Here: Kriel Power Station falls over and takes 2000MW with it, because of [checks notes] “heavy mist”:
Struggling with an aging and long underfunded national grid that was crying out for investment and updating (sound familiar), there was almost not enough electricity to go around last week, and loadshedding was only avoided by paying a frankly ridiculous price to secure some electricity from Belgium:
On July 20, surging electricity demand collided with a bottleneck in the grid, leaving the eastern part of the British capital briefly short of power. Only by paying a record high £9,724.54 (about $11,685) per megawatt hour — more than 5,000% higher than the typical price — did the UK avoid homes and businesses going dark. That was the nosebleed cost to persuade Belgium to crank up aging electricity plants to send energy across the English Channel.
Sounds like a lot anyway, but then especially when you compare it to what they usually pay:
The absurdity of that level is apparent when comparing it with the year-to-date average for UK spot electricity: £178 per megawatt hour.

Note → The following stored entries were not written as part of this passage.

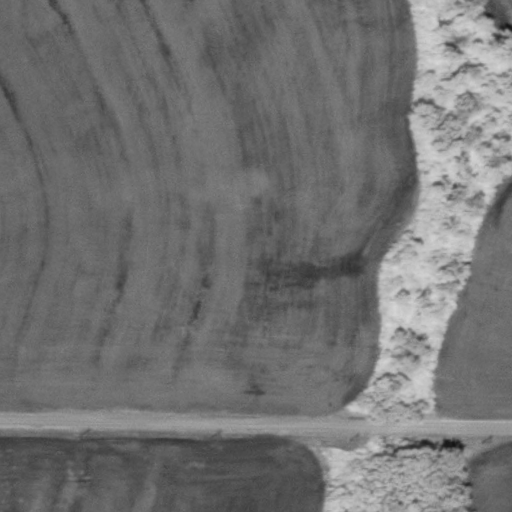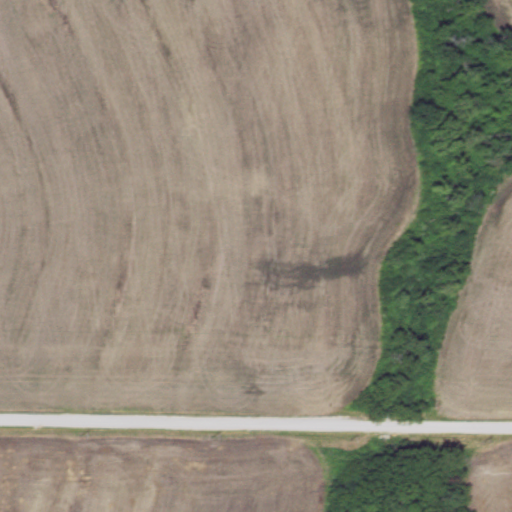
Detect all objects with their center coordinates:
road: (255, 427)
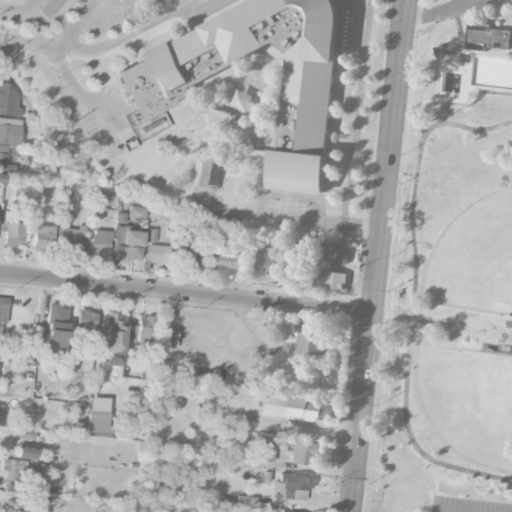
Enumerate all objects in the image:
building: (48, 7)
road: (456, 7)
road: (107, 8)
road: (76, 23)
road: (127, 35)
building: (487, 37)
building: (477, 39)
road: (27, 42)
building: (451, 48)
building: (254, 76)
building: (254, 76)
road: (86, 98)
building: (9, 100)
building: (9, 132)
building: (2, 151)
building: (1, 178)
building: (63, 214)
road: (304, 220)
building: (12, 233)
building: (42, 236)
building: (150, 236)
building: (72, 237)
building: (298, 239)
building: (97, 243)
building: (127, 244)
building: (186, 252)
building: (156, 253)
building: (201, 253)
building: (337, 255)
road: (378, 255)
park: (474, 259)
building: (227, 261)
building: (266, 262)
building: (294, 272)
park: (453, 278)
building: (330, 280)
road: (187, 291)
road: (414, 295)
building: (3, 310)
building: (86, 323)
road: (508, 325)
building: (0, 328)
building: (55, 330)
building: (145, 332)
building: (113, 340)
building: (309, 345)
road: (504, 347)
park: (467, 403)
building: (294, 408)
building: (97, 422)
road: (300, 426)
building: (25, 453)
building: (307, 453)
building: (267, 455)
building: (13, 465)
building: (290, 487)
parking lot: (467, 505)
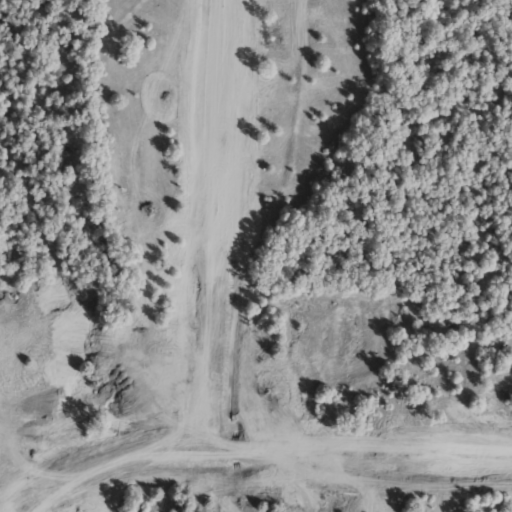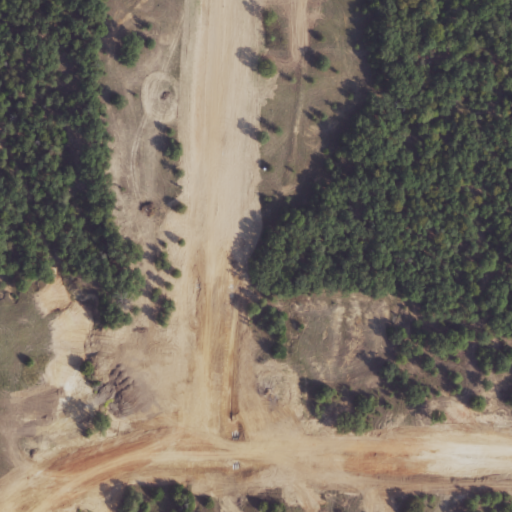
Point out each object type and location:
road: (64, 479)
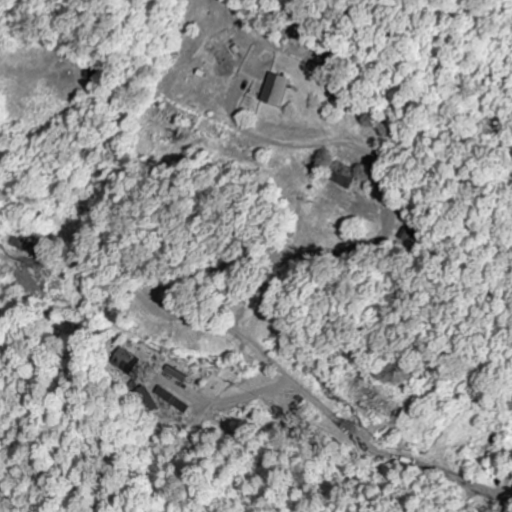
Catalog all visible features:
building: (281, 91)
building: (345, 181)
building: (182, 375)
building: (179, 401)
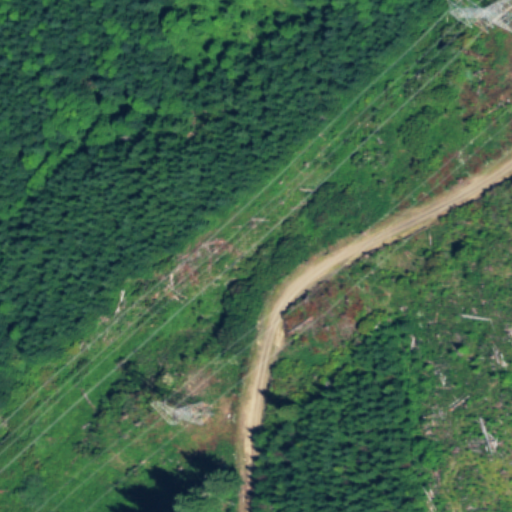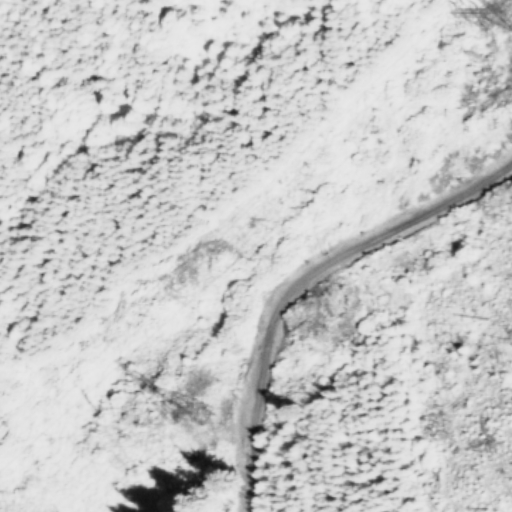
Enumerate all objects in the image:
road: (305, 286)
power tower: (201, 407)
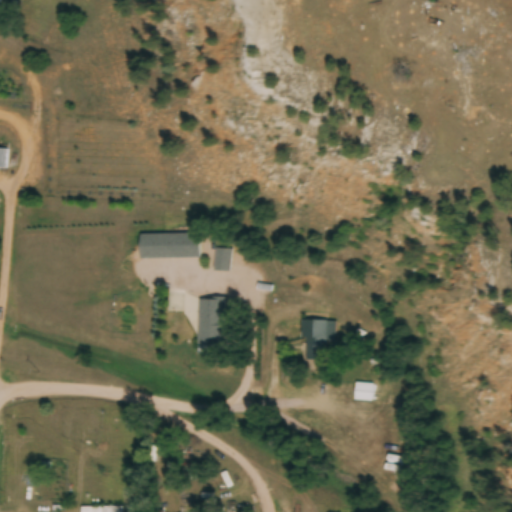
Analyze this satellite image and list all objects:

We don’t have the luxury[?] of a Belgium right next door, so we couldn’t have lobbed out the R196,611.50 /MWh that would have been required to keep the lights on. So our lights would have gone off (like they probably will this evening), and like the UK’s very nearly did:
If Belgium had not helped, the grid would had been forced to “undertake demand control and disconnect homes from electricity,” says a grid spokesperson.
“Demand control” = “Rolling blackouts” = “Loadshedding” = “Misery”
Thus, it can be deduced that when it comes to shaky electricity systems, the UK, Australia and SA are all basically the same, but our local (occasional) electricity provider is the only one that follows through on actually flicking the off switch.